While John and I put my deer into freezer wrap the other fellows in camp went out for one more morning hunt. When they returned at lunch time they decided that they had hunted hard enough and were ready to call it a week.
After we packed up camp, Mike gave me a lift to Gale’s house where I spent the rest of the week. I could spend a lot of time talking about how enjoyable the time there was and the conversations we shared with his son Will, Stan, and numerous other guests but this is a hunting story and it will suffice to say that it was wonderfully relaxing and pleasant. I was able to move my flight up to Saturday and returned safely home. My venison was frozen solid and I packed my waterproof suitcase full of freezer bagged meat to bring home as luggage while mailing my clothes and boots home. My travelling was blessedly uneventful and the meat made it to my freezer still completely frozen.
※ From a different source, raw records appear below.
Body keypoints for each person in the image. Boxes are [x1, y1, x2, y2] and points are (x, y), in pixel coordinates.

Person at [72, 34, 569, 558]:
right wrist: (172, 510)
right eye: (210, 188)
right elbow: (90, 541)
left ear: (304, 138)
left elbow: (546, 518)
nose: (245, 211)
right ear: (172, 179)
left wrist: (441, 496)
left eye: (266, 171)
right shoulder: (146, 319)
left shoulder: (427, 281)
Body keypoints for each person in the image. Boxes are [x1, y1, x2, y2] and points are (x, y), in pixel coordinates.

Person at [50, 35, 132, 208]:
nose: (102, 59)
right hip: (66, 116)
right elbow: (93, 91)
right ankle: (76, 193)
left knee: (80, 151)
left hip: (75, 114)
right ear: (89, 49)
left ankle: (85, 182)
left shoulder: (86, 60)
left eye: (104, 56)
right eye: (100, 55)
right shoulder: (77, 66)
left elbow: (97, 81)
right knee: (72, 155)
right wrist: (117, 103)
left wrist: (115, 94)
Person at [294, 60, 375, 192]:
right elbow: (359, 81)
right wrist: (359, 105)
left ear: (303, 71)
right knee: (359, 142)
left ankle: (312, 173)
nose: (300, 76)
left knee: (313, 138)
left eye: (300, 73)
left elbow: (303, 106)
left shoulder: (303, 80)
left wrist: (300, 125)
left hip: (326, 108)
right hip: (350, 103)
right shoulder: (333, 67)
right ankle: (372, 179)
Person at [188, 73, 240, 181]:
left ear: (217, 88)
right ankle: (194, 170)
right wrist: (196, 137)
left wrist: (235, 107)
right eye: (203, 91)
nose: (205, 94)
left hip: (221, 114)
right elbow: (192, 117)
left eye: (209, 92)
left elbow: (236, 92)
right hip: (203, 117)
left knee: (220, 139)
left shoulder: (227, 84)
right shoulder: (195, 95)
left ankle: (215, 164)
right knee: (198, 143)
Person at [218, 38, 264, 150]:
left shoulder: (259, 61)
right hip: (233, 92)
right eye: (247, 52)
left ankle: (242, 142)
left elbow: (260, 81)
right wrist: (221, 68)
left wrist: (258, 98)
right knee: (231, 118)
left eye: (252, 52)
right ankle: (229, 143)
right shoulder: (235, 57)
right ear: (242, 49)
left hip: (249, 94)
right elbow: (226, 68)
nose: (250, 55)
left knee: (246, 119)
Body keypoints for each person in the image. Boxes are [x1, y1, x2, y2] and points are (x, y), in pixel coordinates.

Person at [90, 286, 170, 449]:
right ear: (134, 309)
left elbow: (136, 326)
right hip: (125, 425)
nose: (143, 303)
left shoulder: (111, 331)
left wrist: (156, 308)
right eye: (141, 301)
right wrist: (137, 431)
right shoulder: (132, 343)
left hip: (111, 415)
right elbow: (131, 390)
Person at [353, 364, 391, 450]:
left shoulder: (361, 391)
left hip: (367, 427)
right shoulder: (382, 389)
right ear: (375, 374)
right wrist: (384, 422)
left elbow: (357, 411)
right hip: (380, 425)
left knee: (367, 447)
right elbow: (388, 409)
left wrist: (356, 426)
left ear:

The night after I arrived home I had my extended family over for dinner of mule deer backstrap crusted with fresh herbs and black pepper with Johnny’s seasoning salt and olive oil; fresh made baking powder biscuits; real mashed potatoes made with half and half and butter; a green salad and a few fresh picked green beans from the fast fading garden. Less than half that big backstrap fed seven of us all that we could hold and I am looking forward to working through the rest of the venison all winter. Our group had a great success ratio, especially compared to the other hunters in the area. I think less than one third of the other hunters filled their tags. That makes my seeing deer everyday and getting a chance to try for two good bucks all the more remarkable. At last report there were still legal bucks being sighted in the area, plus couple big 2x2s, and an abundance of does and fawns to continue the population next year.
Now the only thing left to decide besides when I go back to do it again, is – did I shoot a mule deer, a whitetail, or a hybrid? There are both mule deer and whitetail in that area. I know that my buck’s backside including the tail were clearly that of a mule deer. But he was larger than any whitetail I've ever shot, his coloring looks a bit whitetail like to me, and his antlers do not have the characteristic split forks of a mule deer. So whether he is a non-forking muley or a whitetail hybrid is open to debate. You can draw your own conclusions, I just know that I am glad to have him and grateful for the chance to have shared the experience with a great group of guys!